A realidade compreende duas zonas (ou ordens) especificamente unidas e intercomunicadas: uma “Natural”, acessível às luzes da razão, e outra “Sobrenatural”, cognoscível pela Divina revelação. A esta corresponde, obviamente, um conhecimento sobrenatural, a fé[1]; enquanto que àquela corresponde um conhecimento natural: estamos aqui no terreno próprio da Filosofia.
Ora, Deus é autor de ambas as ordens, portanto, não pode haver jamais qualquer incompatibilidade ontológica entre elas. Assim como a realidade natural se submete à sobrenatural, de igual modo, o conhecimento filosófico (e o conhecimento natural como um todo) deve subordinar-se ao conhecimento sobrenatural, mantendo, entretanto, sua devida autonomia nos limites essenciais que lhe são próprios.

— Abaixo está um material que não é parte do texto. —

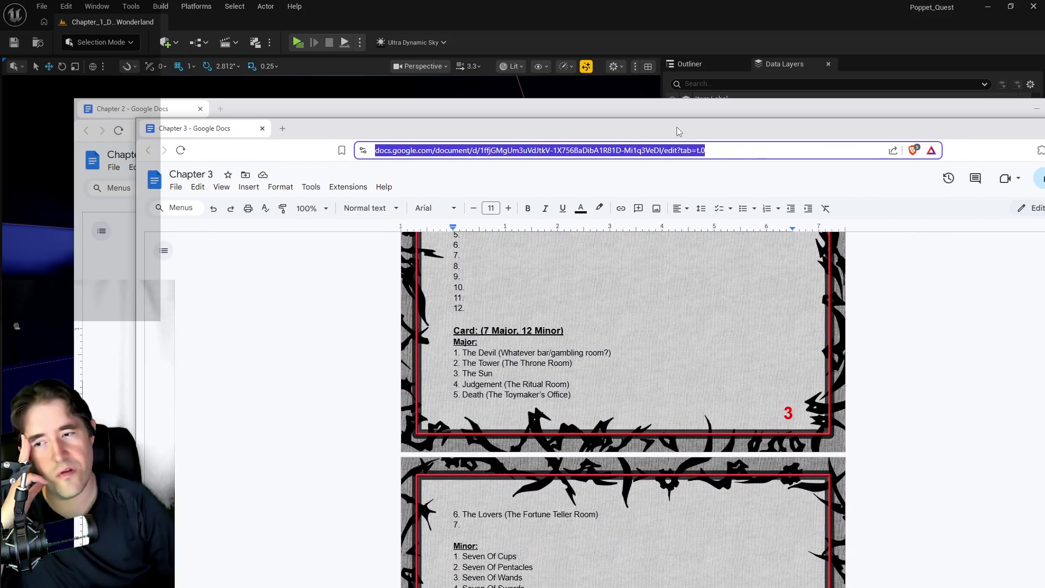
{"action": "left_click", "coordinate": [520, 353]}
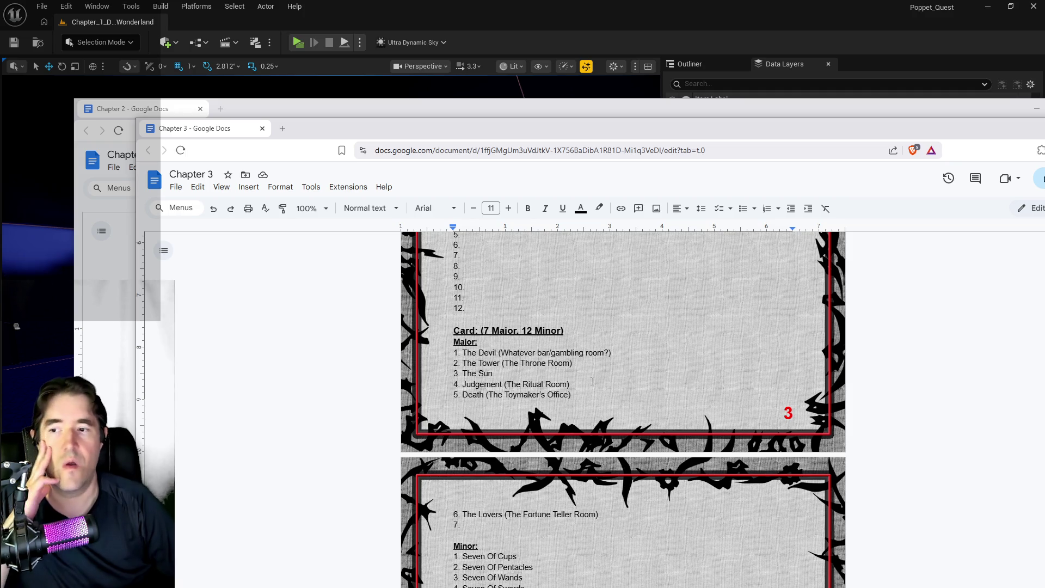
{"action": "left_click", "coordinate": [652, 111]}
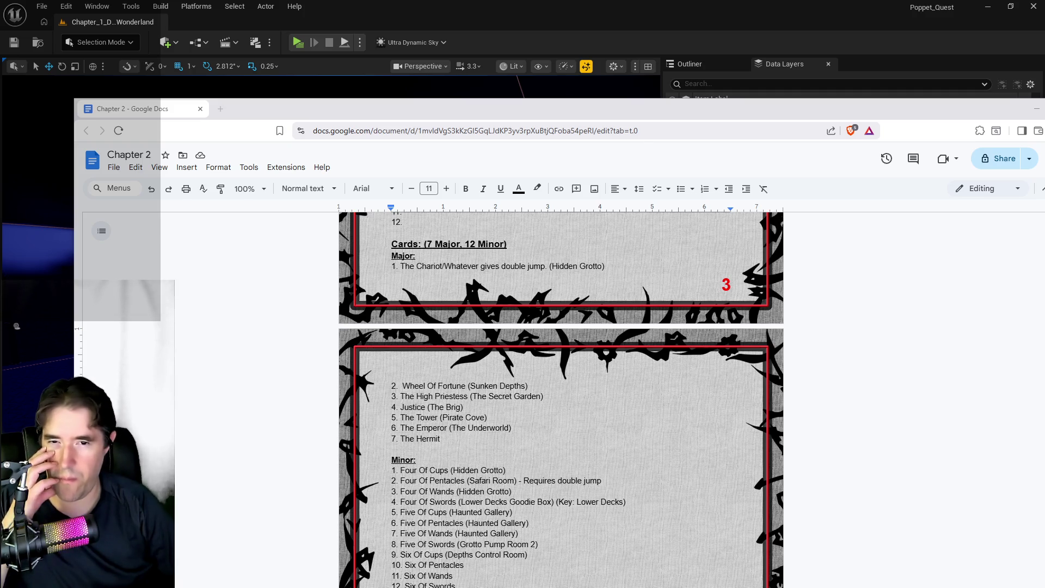
{"action": "left_click", "coordinate": [816, 461]}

Embora a filosofia possua certa autonomia na medida em que reconhece como sua a consideração e o estudo das coisas criadas como tais (isto é, sua natureza e causa), não pode, no entanto, contradizer as afirmações dogmáticas da fé cristã. [2] Esta deve ser tomada, isto sim, como regra do procedimento correto da razão, pois, “Cristo iluminou a vida, e iluminando-a envolveu também a filosofia de claridades benfazejas.” [3] Assim, a Filosofia, este saber pelos supremos princípios, porque sustentada com elementos racionais, está submetida a uma sabedoria superior que lhe eleva e robustece.
Como se percebe facilmente, em virtude dessa subordinação, a Filosofia longe de ser desfalcada ou prejudicada, recebe da fé (e, por conseguinte, da teologia) grandes benefícios. A fé não ensina ao filósofo filosofar, nem mesmo se intromete em seus domínios próprios para sinalizar-lhe em que ponto seu raciocínio se extraviou, mas, ao contrário, se limita, tão somente, a indicar-lhe seu erro incompatível com a verdade que ela sabe ensinar com toda certeza. É o próprio filósofo quem deve recomeçar seu caminho para encontrar o desvio ocorrido durante o percurso investigativo.
Portanto, a Filosofia, ainda que especificamente distinta do conhecimento sobrenatural, ela, como expressão que é junto a este de uma realidade total (composta de natureza e sobre-natureza, intimamente unidos), forma com ele um saber onde ambos os setores se comunicam hierarquicamente para constituir a “Sabedoria Cristã”. Deste modo, preparando-nos racionalmente para o grande benefício da iluminação cristã, assimilando e desenvolvendo as suas riquezas investigáveis, a razão acompanha-nos sempre na vida como benfeitora e amiga.
Finalmente, no universo desta sabedoria, a verdadeira filosofia não cria a realidade; é, tão somente, seu arauto. Suas resoluções são conforme as exigências do ser, assim como, da natureza de nossa inteligência; com efeito, seus conceitos se sustentam e terminam nos aspectos distintos da realidade extra-mental.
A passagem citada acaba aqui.